• [TASK REQUIREMENTS] Repeat the following entries verbatim, apart from the pictures.

(Dataset entries)
= Beginning of Section =

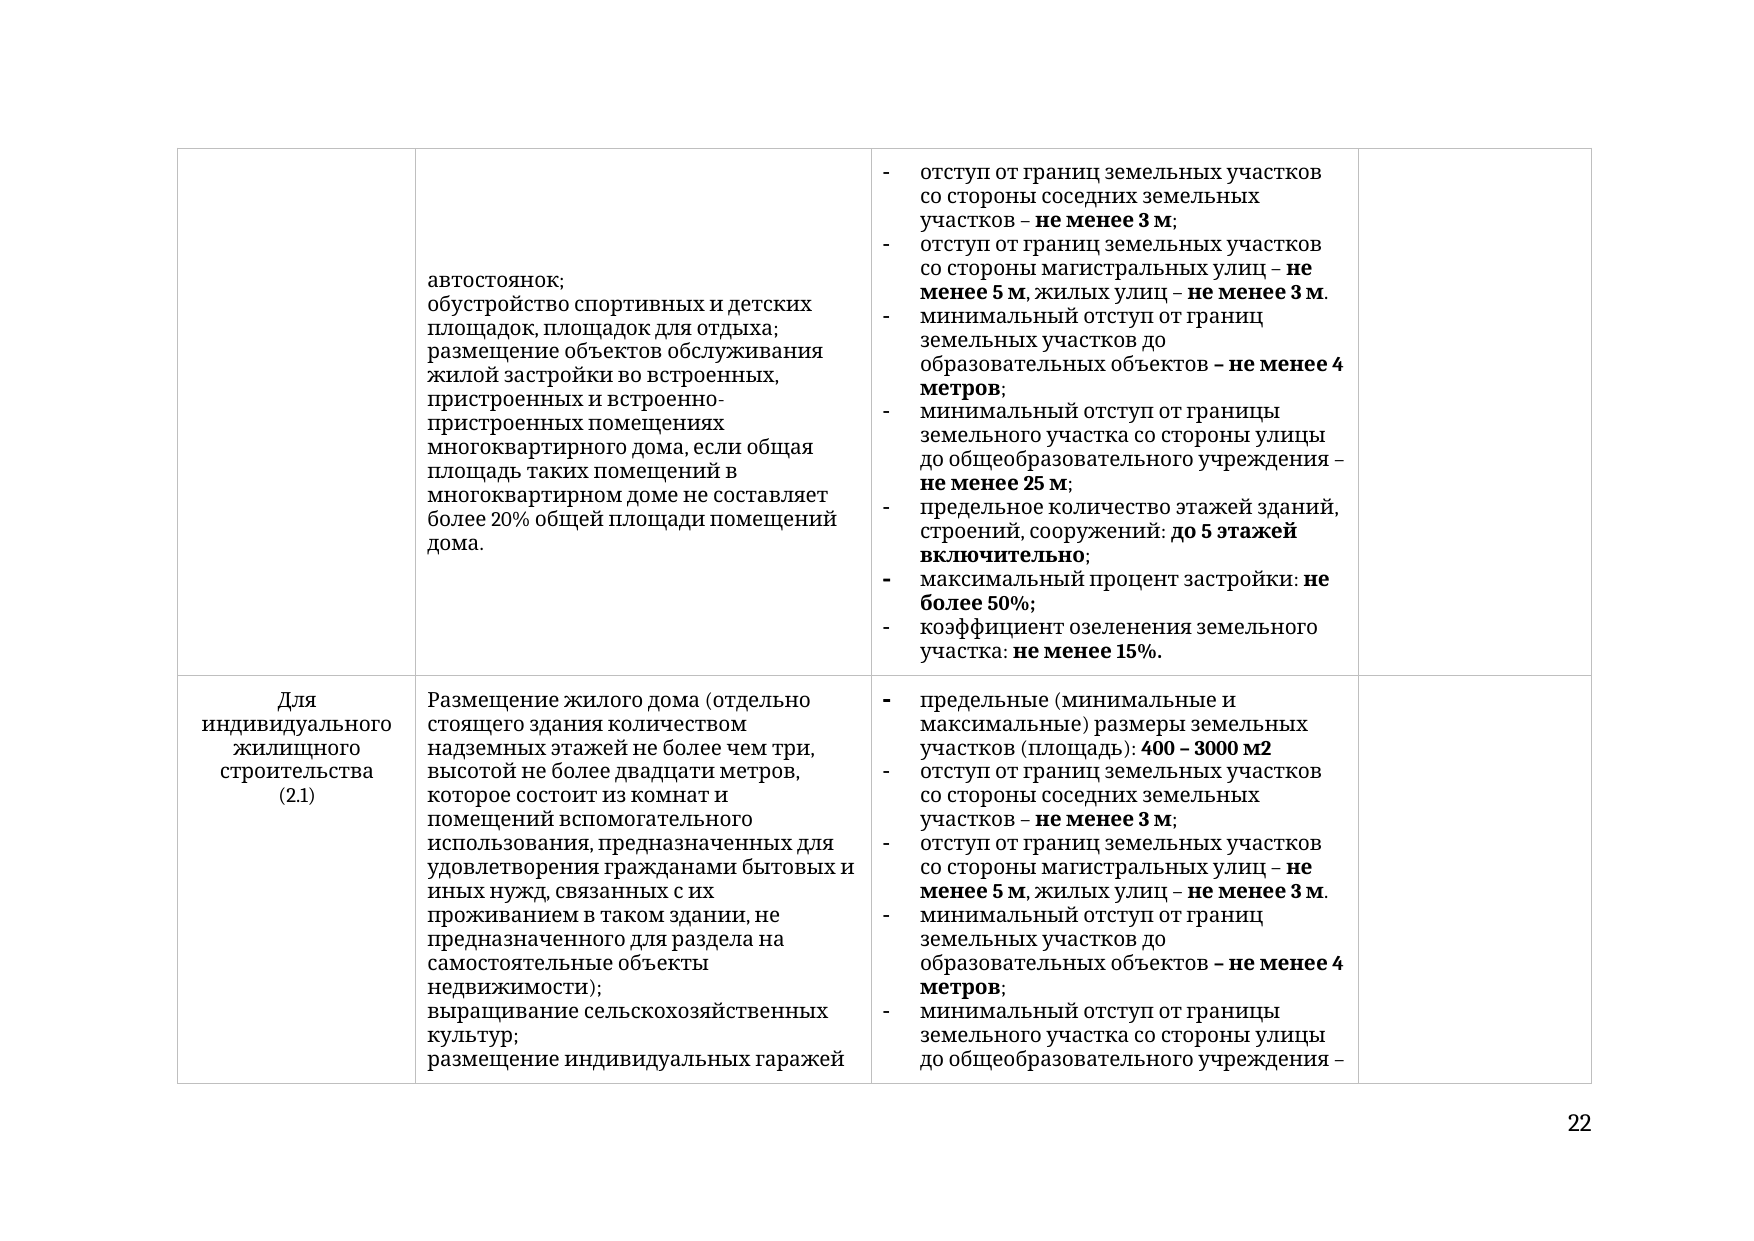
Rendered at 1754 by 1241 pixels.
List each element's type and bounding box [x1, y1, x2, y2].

table_cell [416, 149, 871, 675]
table_cell [1359, 149, 1591, 675]
table_cell [416, 676, 871, 1083]
table_cell [872, 149, 1358, 675]
table_cell [178, 676, 415, 1083]
table_cell [872, 676, 1358, 1083]
table_cell [1359, 676, 1591, 1083]
table_cell [178, 149, 415, 675]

= End of Section =

• [RESULT OF THIS TASK]
Rendered at 1754 by 1241 pixels.
List each element's type and bounding box [x1, y1, x2, y2].

table_cell [416, 149, 871, 675]
table_cell [1359, 149, 1591, 675]
table_cell [416, 676, 871, 1083]
table_cell [872, 149, 1358, 675]
table_cell [178, 676, 415, 1083]
table_cell [872, 676, 1358, 1083]
table_cell [1359, 676, 1591, 1083]
table_cell [178, 149, 415, 675]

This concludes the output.